(Stored data entries)
#####
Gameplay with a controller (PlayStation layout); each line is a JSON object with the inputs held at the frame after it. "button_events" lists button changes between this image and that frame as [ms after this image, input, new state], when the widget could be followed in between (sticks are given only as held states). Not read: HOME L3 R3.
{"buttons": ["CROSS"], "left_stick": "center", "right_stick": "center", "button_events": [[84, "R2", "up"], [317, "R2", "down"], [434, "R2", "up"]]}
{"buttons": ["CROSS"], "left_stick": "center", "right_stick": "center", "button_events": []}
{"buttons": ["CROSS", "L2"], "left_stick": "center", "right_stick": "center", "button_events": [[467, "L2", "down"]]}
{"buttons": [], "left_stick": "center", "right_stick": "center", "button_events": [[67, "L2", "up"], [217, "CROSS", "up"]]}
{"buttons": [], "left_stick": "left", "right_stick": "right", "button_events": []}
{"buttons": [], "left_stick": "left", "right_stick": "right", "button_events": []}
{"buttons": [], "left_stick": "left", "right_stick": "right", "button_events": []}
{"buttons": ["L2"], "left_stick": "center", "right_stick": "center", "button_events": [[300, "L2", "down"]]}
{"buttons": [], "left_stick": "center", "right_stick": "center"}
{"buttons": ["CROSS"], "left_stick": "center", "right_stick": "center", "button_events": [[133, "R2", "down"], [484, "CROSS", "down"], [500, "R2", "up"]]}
#####
Every single line in the records above must be written out exactly.

Gameplay with a controller (PlayStation layout); each line is a JSON object with the inputs held at the frame after it. "button_events" lists button changes between this image and that frame as [ms after this image, input, new state], when the widget could be followed in between (sticks are given only as held states). Not read: HOME L3 R3.
{"buttons": ["CROSS"], "left_stick": "center", "right_stick": "center", "button_events": [[84, "R2", "up"], [317, "R2", "down"], [434, "R2", "up"]]}
{"buttons": ["CROSS"], "left_stick": "center", "right_stick": "center", "button_events": []}
{"buttons": ["CROSS", "L2"], "left_stick": "center", "right_stick": "center", "button_events": [[467, "L2", "down"]]}
{"buttons": [], "left_stick": "center", "right_stick": "center", "button_events": [[67, "L2", "up"], [217, "CROSS", "up"]]}
{"buttons": [], "left_stick": "left", "right_stick": "right", "button_events": []}
{"buttons": [], "left_stick": "left", "right_stick": "right", "button_events": []}
{"buttons": [], "left_stick": "left", "right_stick": "right", "button_events": []}
{"buttons": ["L2"], "left_stick": "center", "right_stick": "center", "button_events": [[300, "L2", "down"]]}
{"buttons": [], "left_stick": "center", "right_stick": "center"}
{"buttons": ["CROSS"], "left_stick": "center", "right_stick": "center", "button_events": [[133, "R2", "down"], [484, "CROSS", "down"], [500, "R2", "up"]]}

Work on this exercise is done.